On a mission to overcome my cynicism: can people really be this nice?

Stepping off the plane and placing my first tentative foot on Turkish soil left me feeling a bit uneasy and out of my depth. This was my first visit to a Muslim country and although I was going to what was basically known as the Blackpool of Turkey, I still wasn’t sure what to expect. Whether I was going to wear the wrong things or say something out of line was on my mind, and I had been told to “be careful” by numerous people before I left the homeland which didn’t help matters. Be careful of what? However, almost as soon as I got out of the airport, I was greeted with people who absolutely went out of their way to help me. Taxi drivers smiling as they threw our suitcases on the coach, hotel owners offering to book us taxis, give us discounts on food and drink and anything else to make sure our trip was perfect. Heading down to the harbour and beach front, the shop owners and bar staff, although they were yelling at us to go into their shop or pub, when conversations were had, I realised that they were some of the nicest people I have ever met.

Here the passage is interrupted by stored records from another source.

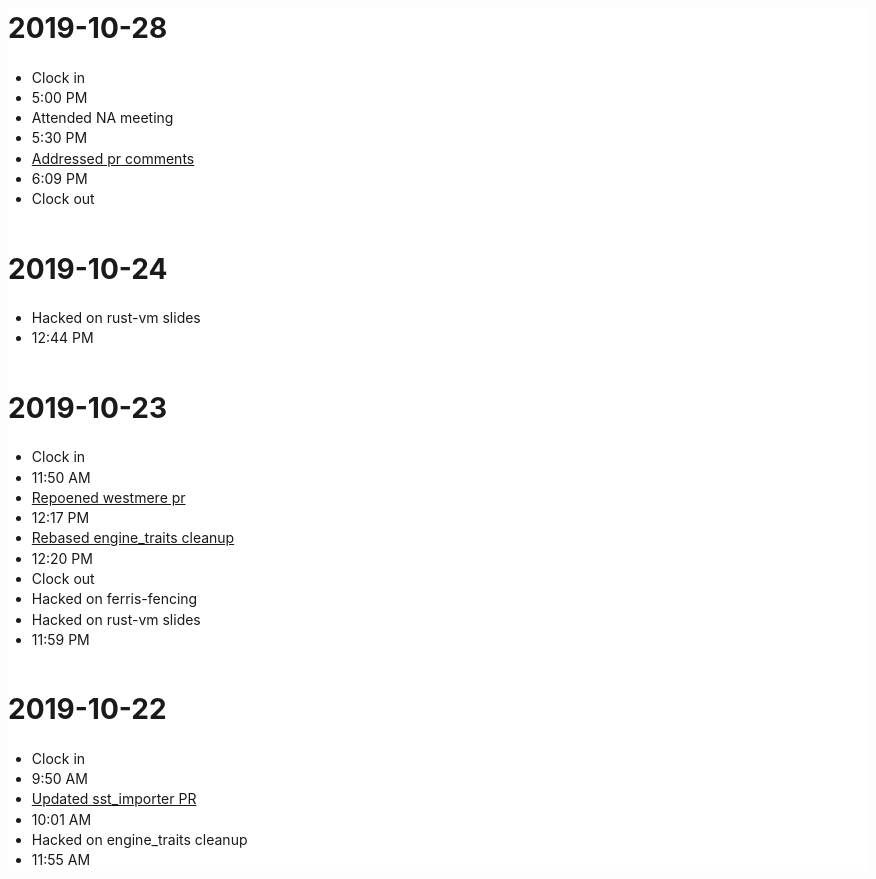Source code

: # 2019-10-28

- Clock in
- 5:00 PM
- Attended NA meeting
- 5:30 PM
- [Addressed pr comments](https://github.com/tikv/tikv/pull/5696#issuecomment-547211900)
- 6:09 PM
- Clock out

# 2019-10-24

- Hacked on rust-vm slides
- 12:44 PM

# 2019-10-23

- Clock in
- 11:50 AM
- [Repoened westmere pr](https://github.com/tikv/tikv/pull/5181#issuecomment-545258309)
- 12:17 PM
- [Rebased engine_traits cleanup](https://github.com/tikv/tikv/pull/5696#issuecomment-545258749)
- 12:20 PM
- Clock out
- Hacked on ferris-fencing
- Hacked on rust-vm slides
- 11:59 PM

# 2019-10-22

- Clock in
- 9:50 AM
- [Updated sst_importer PR](https://github.com/tikv/tikv/pull/5657#issuecomment-544778104)
- 10:01 AM
- Hacked on engine_traits cleanup
- 11:55 AM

Tarkan via Wikimedia Commons

The same thing happened in Canada. Although I was less nervous about the cultural differences between there and England, I still had no idea what to expect when it came to what the people would be like. It took me less than five minutes to work out that they, too, would be some of the nicest people I had ever been in contact with. The taxi drivers, again, went out of their way to answer our questions, show us around and take us where we needed to be. The porters, hotel staff and waiting staff in the restaurants around where I was staying were helpful, cheerful, and exerted an aura of something that instilled a good mood in me for the rest of the day.

Jameson via Wikimedia Commons

All of the people I spoke to in these two countries seemed to love life. They loved what they were doing, they loved conversing with me and finding out about my life and what England is like and whether or not I had met Queen Elizabeth herself. All this talk about my life, however, brought the cynic in me to the surface. Nobody is this interested in my degree or where I grew up or how many brothers or sisters I have … so why all the questions? Are people in Turkey and Canada really this nice, or are they just paid to be?

 

Kubina via Wikimedia Commons

I still can’t answer that question. It remains true that the service I received in both countries is far superior to that which I receive in England, but saying that, if a member of the waiting-on staff back home asked me about my personal life too much I would get a bit suspicious and wonder what their motives were for asking. So, maybe it’s a holiday thing. You go to a foreign country where they quite appreciate the odd bit of tourist income. They want you to spend, have a nice time, go home and tell your friends, and maybe even come back. They want the reputation of being a really friendly people to make sure that the tourists keep flowing. Or maybe they really do just want you to have a fabulous experience in their country, in a place that they’re proud to work. Maybe they really are just that nice.

I have no idea. It is perhaps a combination of the two, but, seeing as I was a blatant tourist in both of these countries, I would need to spend a while in amongst the normal people to truly analyse the characteristics and the level of niceness that these people exert on a daily basis, to each other as well as the tourists. It was quite exhausting, smiling all the time and recognising how kind everyone was, but it was definitely a nice exhaustion. Nicer than having to argue with grumpy barmaids or difficult hotel staff. Don’t get me wrong, I’m not criticising by any means, I’m just on a mission to overcome my cynicism: so, can I push my sceptic alter-ego to one side? Can people really be this nice?